[SPARK-13664][SQL] Add a strategy for planning partitioned and bucketed scans of files #11646

marmbrus · 2016-03-11T04:46:27Z

This PR adds a new strategy, FileSourceStrategy, that can be used for planning scans of collections of files that might be partitioned or bucketed.

Compared with the existing planning logic in DataSourceStrategy this version has the following desirable properties:

It removes the need to have RDD, broadcastedHadoopConf and other distributed concerns in the public API of org.apache.spark.sql.sources.FileFormat
Partition column appending is delegated to the format to avoid an extra copy / devectorization when appending partition columns
It minimizes the amount of data that is shipped to each executor (i.e. it does not send the whole list of files to every worker in the form of a hadoop conf)
it natively supports bucketing files into partitions, and thus does not require coalescing / creating a UnionRDD with the correct partitioning.
Small files are automatically coalesced into fewer tasks using an approximate bin-packing algorithm.
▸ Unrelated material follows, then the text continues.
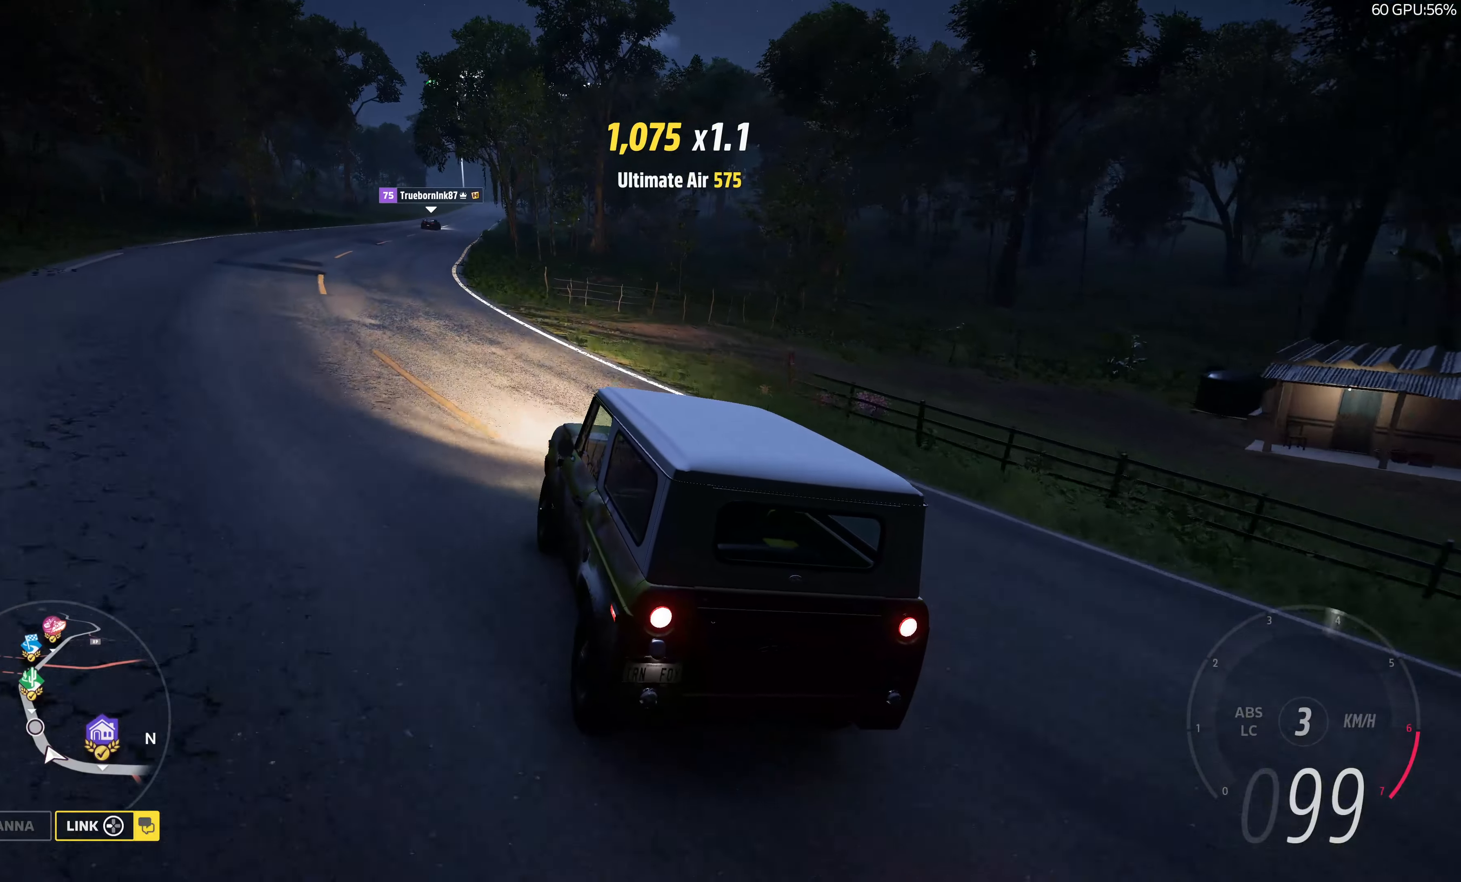
{"buttons": ["R2"], "left_stick": "up", "right_stick": "up", "events": []}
Currently only a testing source is planned / tested using this strategy. In follow-up PRs we will port the existing formats to this API.

A stub for FileScanRDD is also added, but most methods remain unimplemented.

Other minor cleanups:

partition pruning is pushed into FileCatalog so both the new and old code paths can use this logic. This will also allow future implementations to use indexes or other tricks (i.e. a MySQL metastore)
The partitions from the FileCatalog now propagate information about file sizes all the way up to the planner so we can intelligently spread files out.
Array -> Seq in some internal APIs to avoid unnecessary toArray calls
Rename Partition to PartitionDirectory to differentiate partitions used earlier in pruning from those where we have already enumerated the files and their sizes.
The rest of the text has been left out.